Text shown:

%%

ICTY chief prosecutor Carla del Ponte handed the Croatian government two sealed indictments on June 12. They are assumed to be in relation to retired general Ante Gotovina and General Rahim Ademi. On Saturday night, Racan announced that all those indicted would be handed over but said he was “afraid of unrest”. In the past three years, Zagreb has extradited 12 Bosnian Croats to The Hague, but no Croatian citizens.

Racan rejected Granic’s resignation and has said that General Ademi has agreed to the handover and will be helped by the government to prepare his defence. Nothing was said about Gotovina.

Ademi Ademi is an ethnic Albanian from Kosovo. He was a Croat commander during an offensive against Serb forces in the Krajina. Serb villages were destroyed and dozens of civilians killed as Croatian forces retook the area in 1993 in a two-day operation. When the Croat forces withdrew and the United Nations took over, 80 Serb civilians were killed and 11 villages were set ablaze.

Fall-out from a trial of Gotovina could be more damning for Croatia, and is also extremely dangerous for the United States, due to its support for Croatia at the time Gotovina is alleged to have taken part in massacres of Serb civilians. During the August 1995 assault on the Krajina, known as Operation Storm, Croatia retook control of the area at a cost of 400 Serb civilian deaths, many elderly and infirm. In total, some 22,000 Serb homes were destroyed by arson or bombing, and over 150,000 Serbs were driven out of the Krajina to either Bosnia or Serbia.

An article in Britain’s Observer newspaper on July 8 immediately drew attention to the possible implications for the US of any Gotovina trial in The Hague. The paper warned that it threatens “to lift the lid on one of the murkiest episodes of the Balkan wars: the secret arming of the Croats by the United States”.

The report continued, “The history of US assistance to the nationalist regime of former President Franjo Tudjman dated back to March 1994 when the Croatian Defence Minister, Joko Susak, approached the Pentagon to ask for help with military training.” Susak was directed towards a Virginia-based military consultancy firm, Military Professional Resource Inc (MPRI), which was staffed by former US generals, and whose main client was the US army. Subsequently the Pentagon endorsed a contract between MPRI and the Croatian army.

%%

Work instruction 1: Print the part of the Croatia article that begins with the words containing "Racan rejected Granic’s" and ends with "said about Gotovina.".
Work instruction 2: Carry on the article about Croatia and the Hague indictments from where it stops.
The items that follow come from a separate source.

Recorded data:
%%

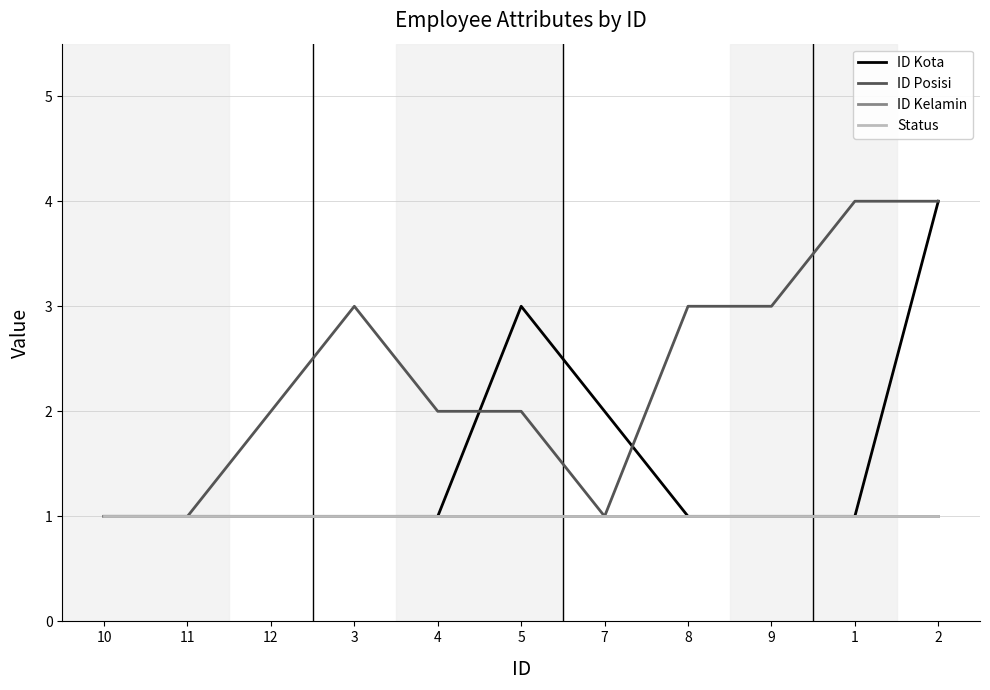

Does the chart display data point markers on the line(s)?

No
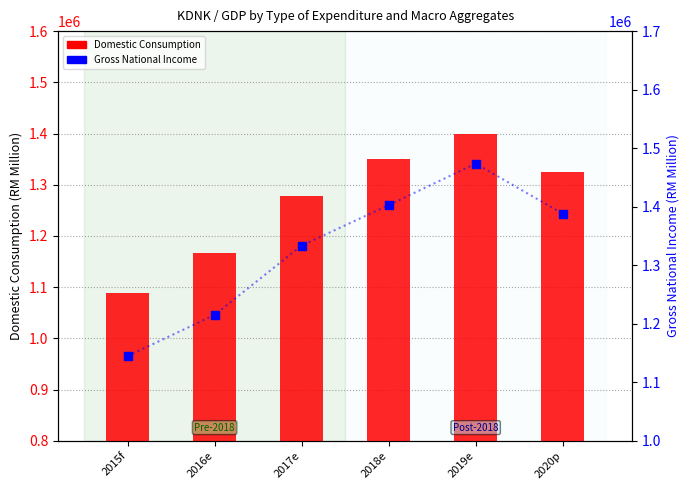

What is the total value across all series at 2020p?

2713365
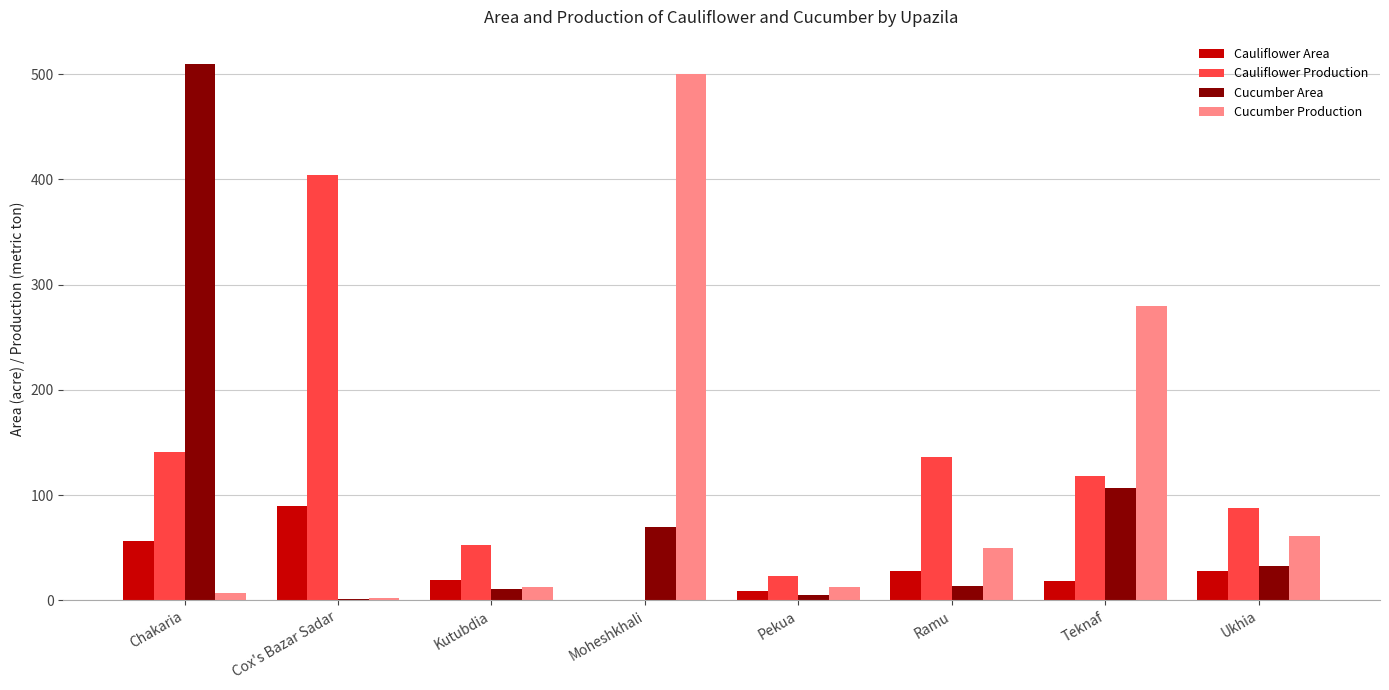

Which series has the widest spread of values?

Cucumber Area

%%

Task output 1:
Racan rejected Granic’s resignation and has said that General Ademi has agreed to the handover and will be helped by the government to prepare his defence. Nothing was said about Gotovina.

Task output 2:
MPRI trained the Croatian army and is also widely believed to have been involved in the Krajina offensive. At the same time, according to the Observer, “the American Defense Intelligence Service and the CIA were building up their strength at the US embassy in Zagreb. Part of that operation, said sources at the time, was to provide the intelligence for the Croat assaults.”

The Observer, like most of the liberal media at the time of the Bosnian war, gave its full support to the claims of the US and other Western powers that their intervention in the Balkans was aimed at preventing ethnic cleansing by Serb forces. The equally horrific actions of America’s Croatian allies were glossed over.

In its December 14 1995 statement Imperialist war in the Balkans and the decay of the petty-bourgeois left, the International Committee of the Fourth International exposed the hypocrisy of such claims and pointed to the actions taken by the US following Croatia’s Krajina offensive:

“The Pax Americana in Bosnia is aimed at completing the process of ethnic partition which has already cost the lives of more than 200,000 people and turned millions more into refugees. By spearheading the introduction of imperialist troops into the Balkans for the first time since the defeat of Hitler’s armies, the US is assuring the eruption of new and wider conflicts. The Clinton administration used military force, both US warplanes and Washington’s proxy armies in the region, to create the conditions for this settlement. American air strikes last September involved 3,200 sorties, more than one ton of bombs and the firing of cruise missiles from US warships in the Adriatic. Towns and villages throughout Bosnia were targeted and many hundreds of civilians were killed and wounded.

“The immediate aim of these bombings was to inflict overwhelming damage on the telecommunications and transportation links of the Bosnian Serb army, allowing the regular army of Croatia, together with Bosnian Moslem and Croat forces, to overrun Serb regions in northwest Bosnia. This ground offensive killed and wounded thousands and turned another 125,000 people into refugees... In the space of two months the US oversaw the most massive acts of ethnic cleansing to occur in the entire course of the Bosnian civil war. Thus the stage was set for the US-brokered talks in Dayton, Ohio.”

Ever since the end of the Bosnian war, the US has been plagued by fears that its role in sponsoring Croatian atrocities will be uncovered. The Hague tribunal has been a primary focus of US concerns on this question. While the US has insisted on confining prosecutions to Serbian or Bosnian Serb or Bosnian Croat war crimes, the tribunal has made repeated efforts to broaden its remit into Croatia proper. This conflict of emphasis appears to reflect simmering antagonisms between the US and the European powers over who controls the strategically vital Balkan region.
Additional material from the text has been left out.